** DATA EXTRACTS follows **

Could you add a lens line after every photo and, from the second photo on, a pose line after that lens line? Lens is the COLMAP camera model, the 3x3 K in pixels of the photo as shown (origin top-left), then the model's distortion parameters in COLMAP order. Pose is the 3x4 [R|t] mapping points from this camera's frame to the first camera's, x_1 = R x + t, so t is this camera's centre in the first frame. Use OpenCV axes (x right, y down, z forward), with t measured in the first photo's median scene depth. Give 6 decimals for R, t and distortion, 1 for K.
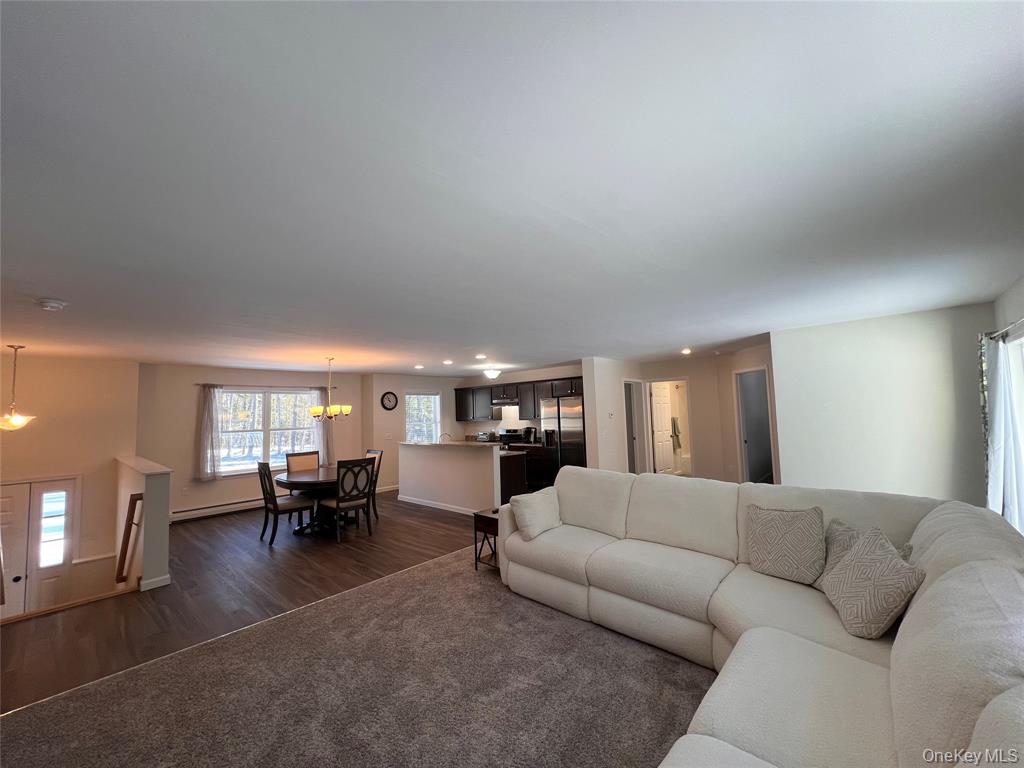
lens RADIAL K [[408.2, 0, 510.8], [0, 408.2, 383.6], [0, 0, 1]] dist [-0.000338, 0.000159]
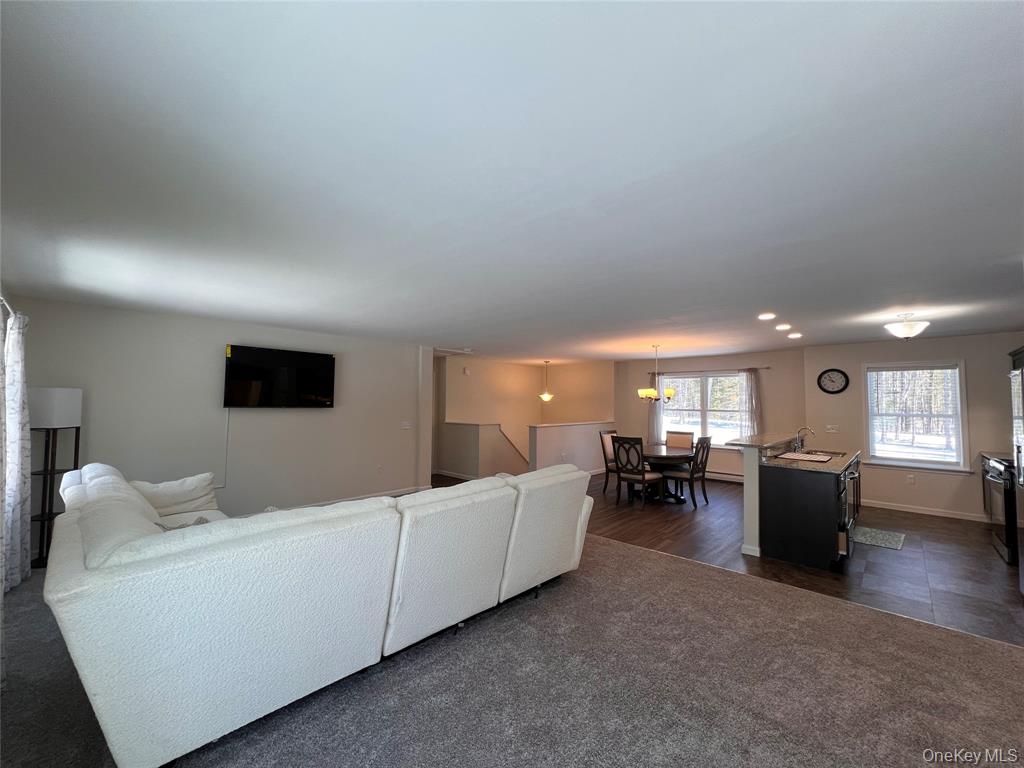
lens RADIAL K [[408.2, 0, 510.8], [0, 408.2, 383.6], [0, 0, 1]] dist [-0.000338, 0.000159]
pose [[-0.009057, -0.012358, -0.999883, 0.574809], [0.062624, 0.997954, -0.012901, 0.024716], [0.997996, -0.062734, -0.008265, 0.535320]]
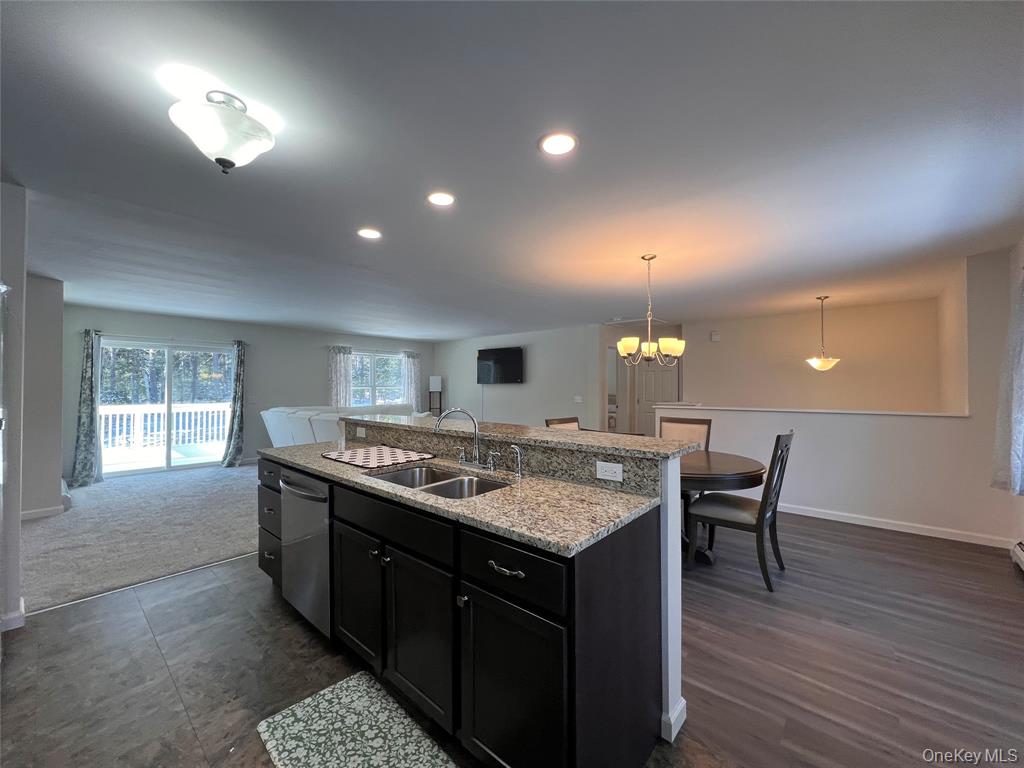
lens RADIAL K [[408.2, 0, 510.8], [0, 408.2, 383.6], [0, 0, 1]] dist [-0.000338, 0.000159]
pose [[-0.999310, 0.032329, -0.018305, -0.204071], [0.033692, 0.996238, -0.079838, 0.135263], [0.015655, -0.080400, -0.996640, 1.355817]]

** End of DATA EXTRACTS **

THE TASK:
Repeat the records above exactly, omitting every picture.

SOLUTION TO THIS PROBLEM:
Could you add a lens line after every photo and, from the second photo on, a pose line after that lens line? Lens is the COLMAP camera model, the 3x3 K in pixels of the photo as shown (origin top-left), then the model's distortion parameters in COLMAP order. Pose is the 3x4 [R|t] mapping points from this camera's frame to the first camera's, x_1 = R x + t, so t is this camera's centre in the first frame. Use OpenCV axes (x right, y down, z forward), with t measured in the first photo's median scene depth. Give 6 decimals for R, t and distortion, 1 for K.
lens RADIAL K [[408.2, 0, 510.8], [0, 408.2, 383.6], [0, 0, 1]] dist [-0.000338, 0.000159]
lens RADIAL K [[408.2, 0, 510.8], [0, 408.2, 383.6], [0, 0, 1]] dist [-0.000338, 0.000159]
pose [[-0.009057, -0.012358, -0.999883, 0.574809], [0.062624, 0.997954, -0.012901, 0.024716], [0.997996, -0.062734, -0.008265, 0.535320]]
lens RADIAL K [[408.2, 0, 510.8], [0, 408.2, 383.6], [0, 0, 1]] dist [-0.000338, 0.000159]
pose [[-0.999310, 0.032329, -0.018305, -0.204071], [0.033692, 0.996238, -0.079838, 0.135263], [0.015655, -0.080400, -0.996640, 1.355817]]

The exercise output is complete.